At the outbreak of the Civil War Hartsuff had just received his appointment as assistant to the adjutant-general. His first war service was at the defense of Fort Pickens, Florida, from which he passed to duty as chief of staff for General Rosecrans. In the spring of 1862 he was on duty at the War Department for a few weeks, but having meanwhile received a commission as brigadier-general of volunteers, he went into active service along the Rappahannock from May to July and in the campaign of Northern Virginia in July and August. He fought at Cedar Mountain and Manassas, and in the Maryland campaign, at South Mountain and Antietam, where he was severely wounded. For his conduct here he was brevetted colonel and in November 1862 was promoted to major general of volunteers. From April to November of the following year he commanded the XXIII Army Corps in the operations in Kentucky and Tennessee. He still suffered so severely from the wound received at Antietam that until July 1864 he was inactive, and until March 1865, he performed no field duty. In the operations around Richmond, he commanded the Bermuda front of the works for the siege of Petersburg and later commanded at City Point and at Petersburg itself.

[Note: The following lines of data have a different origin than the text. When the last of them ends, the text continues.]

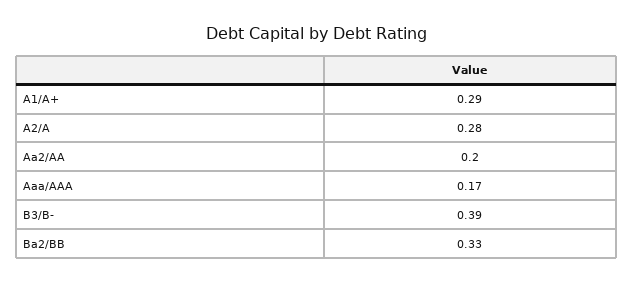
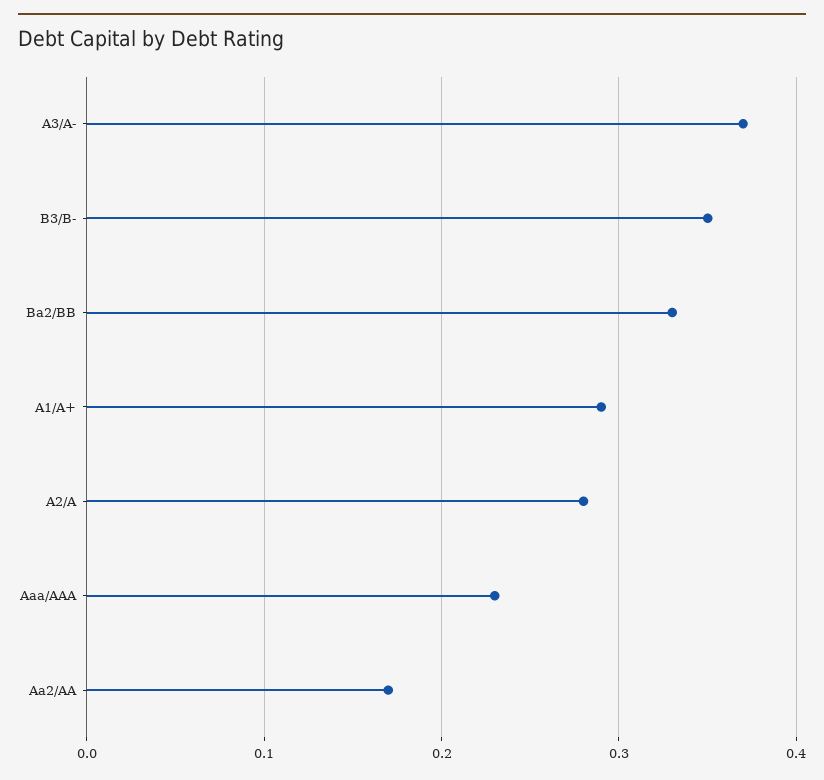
Aa2/AA: 0.2 -> 0.17
Aaa/AAA: 0.17 -> 0.23
B3/B-: 0.39 -> 0.35
A3/A-: none -> 0.37

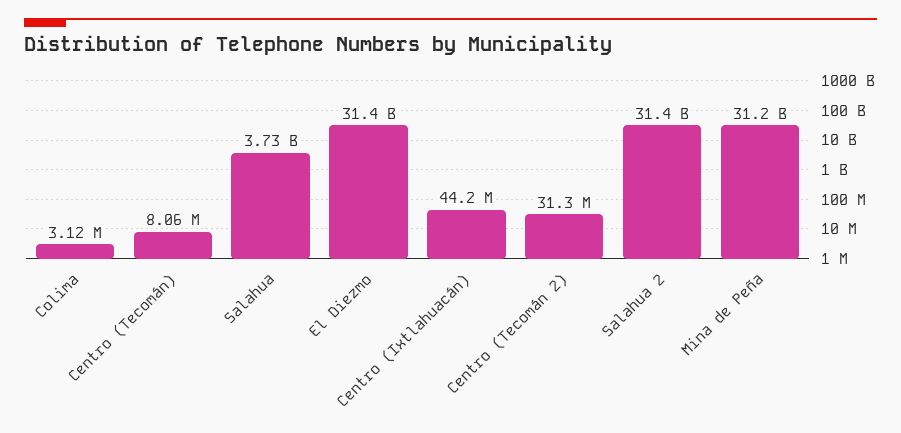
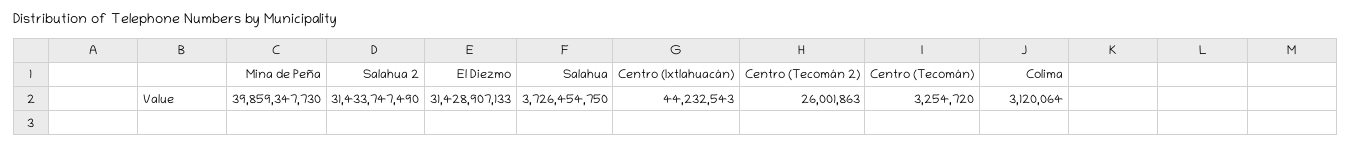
Centro (Tecomán): 8060000 -> 3254720
Centro (Tecomán 2): 31300000 -> 26001863
Mina de Peña: 31200000000 -> 39859347730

During the war Hartsyff had been regularly promoted to the grade of captain in 1861, to major in 1862, and to lieutenant-colonel in 1864. In the closing days of the war he was brevetted brigadier-general and major-general for his services. After being mustered out of the volunteer service in 1865 he took up his duties in the adjutant-general’s department and continued them for another five years. Then the hardships of an unusually adventurous life began to tell upon him and he applied for retirement. Already Congress had begun to reward the leaders in the great war, and Hartsuff received his retirement as a major-general of the regular army. He lived uneventfully at his home in New York City until his death three years later.
On December 11, 1858, Hartsuff married Sarah J. Maine, at Malden, Massachusetts.